Anne Morgan, une philanthrope sur le front

Récompensée par la Légion d’honneur dans l’entre-deux-guerres, Anne Morgan vouait une admiration au pays du Siècle des Lumières © RTBF
Stéphanie Breuer Journaliste

Riche héritière américaine et pionnière de l’humanitaire, Anne Morgan consacra sa fortune et son temps aux victimes civiles de la Grande Guerre.

«Autre chose qu’une riche imbécile ! » C’est ce qu’Anne Morgan, alors adolescente, répond lorsque son père, magnat américain de la finance, lui demande ce qu’elle veut devenir. Objectif atteint pour la riche héritière, qui deviendra une pionnière de l’humanitaire en venant en aide aux civils français sinistrés par la Grande Guerre. Retracé à partir de sa correspondance avec sa mère, un parcours inspirant à découvrir sur La Trois, ce samedi à 21h45, avec le documentaire «Anne Morgan, une Américaine sur le front».

Indépendante, féministe et altruiste. Trois traits qui caractérisent Anne Morgan (1873-1952), née à New York dans une famille richissime. Son père n’est autre que l’homme le plus puissant et le plus fortuné des États-Unis : John Pierpont Morgan, ancien marchand d’armes devenu banquier et, par ailleurs, propriétaire du Titanic. Pourtant, sa fille, la benjamine de la fratrie, choisit de mener une existence bien éloignée de la vie confortable que son appartenance à la haute société américaine lui assurait…

Femme libre et engagée

Engagée dans la cause des femmes, elle participe à la fondation et la gestion du Colony Club, premier cercle féminin de New York, et soutient les manifestations et grèves des ouvrières du textile. Attachée à sa liberté et refusant de se marier, Anne Morgan embarque pour la France, où elle séjourne quand elle hérite, à la mort de son père en 1913, d’une fortune colossale.

Lorsque la guerre éclate l’année suivante, elle ne fuit pas le Vieux Continent et découvre la ligne de front. Décidée à venir en aide aux populations victimes de la stratégie de la « terre brûlée » utilisée par les Allemands lors de leur repli, la jeune femme fait une rencontre décisive : Anne Murray Dike, médecin américaine. Ensemble, les deux femmes fondent, en 1917, le Comité américain pour les régions dévastées – le CARD en français -, installé dans le château de Blérancourt (Aisne).

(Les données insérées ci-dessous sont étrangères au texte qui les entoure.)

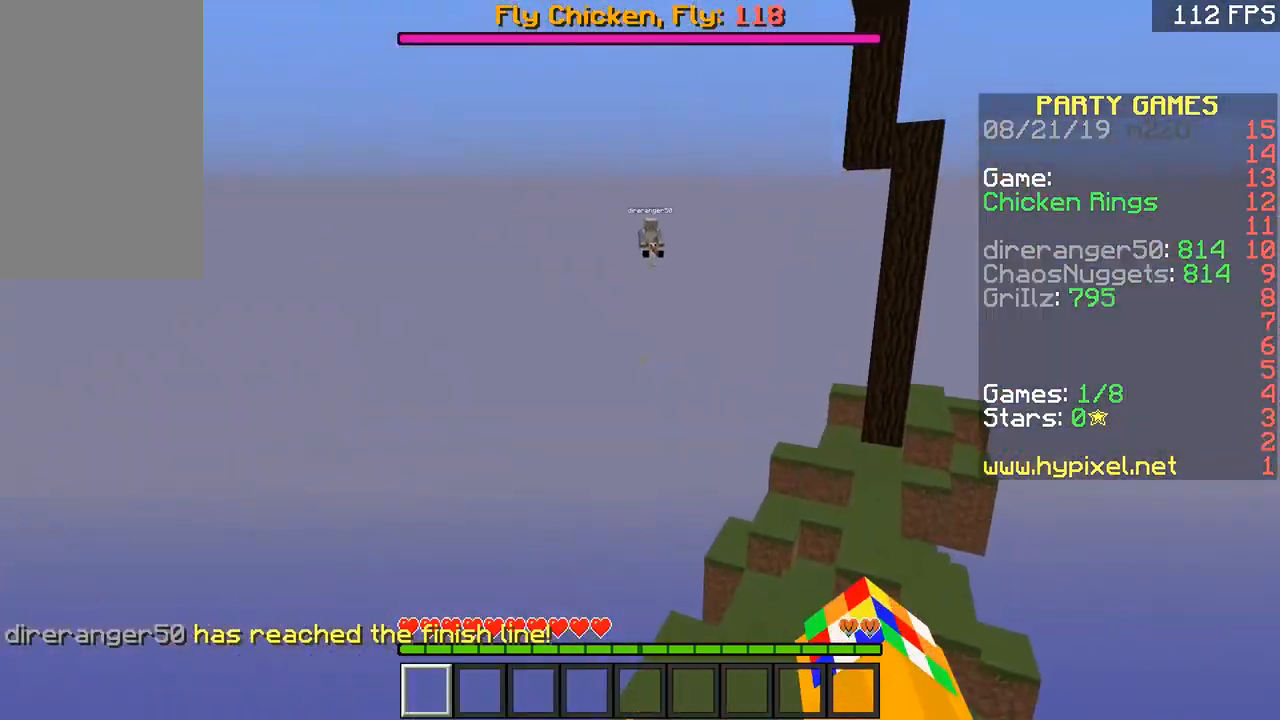
{"keys": ["w"], "mouse": ["left"], "events": [[100, "mouse_left", "up"], [150, "mouse_left", "down"], [301, "mouse_left", "up"], [351, "mouse_left", "down"], [451, "mouse_left", "up"], [501, "mouse_left", "down"]]}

C’est là, près de la ligne de front et au cœur d’une région sinistrée par les combats, que la philanthropie de l’aristocrate se transforme en véritable aide humanitaire.

Bénévoles américaines

Pour l’aider, Anne Morgan recrute des volontaires sur le sol américain – jusqu’à 350 femmes participeront au projet. Toutes doivent parler le français, disposer d’un permis de conduire et financer leur voyage et leur équipement. Au programme pour ces bénévoles américaines : mise sur pied d’une ferme laitière, distribution de biens de première nécessité, importation de tracteurs, relance de l’agriculture, construction de baraquements pour reloger les familles sans abri…

Pour financer ses projets humanitaires et de reconstruction une fois l’Armistice signé, la jeune héritière innove en lançant des collectes de fonds. D’une part, grâce à des campagnes de communication ; d’autre part, en mettant le divertissement au service de sa cause – comme l’organisation au Madison Square Garden du match de boxe entre Benny Leonard et Richie Mitchell.

Dans la Picardie meurtrie par la guerre, son action se poursuit jusqu’en 1924. À la reconstruction, s’ajoute alors une dimension sociale et éducative. Le CARD lance un réseau d’infirmières, imagine des bibliothèques roulantes, promeut le sport auprès des enfants et organise des camps scouts pour les jeunes filles. En 1939, l’Américaine est de retour dans l’Aisne, où elle fonde cette fois le Comité américain de secours civil, avant de devoir fuir l’année suivante. Ses actions humanitaires lui valent, après sa mort en 1952, une plaque commémorative à l’Hôtel des Invalides, saluant la mémoire de cette « intrépide et généreuse amie de la France ».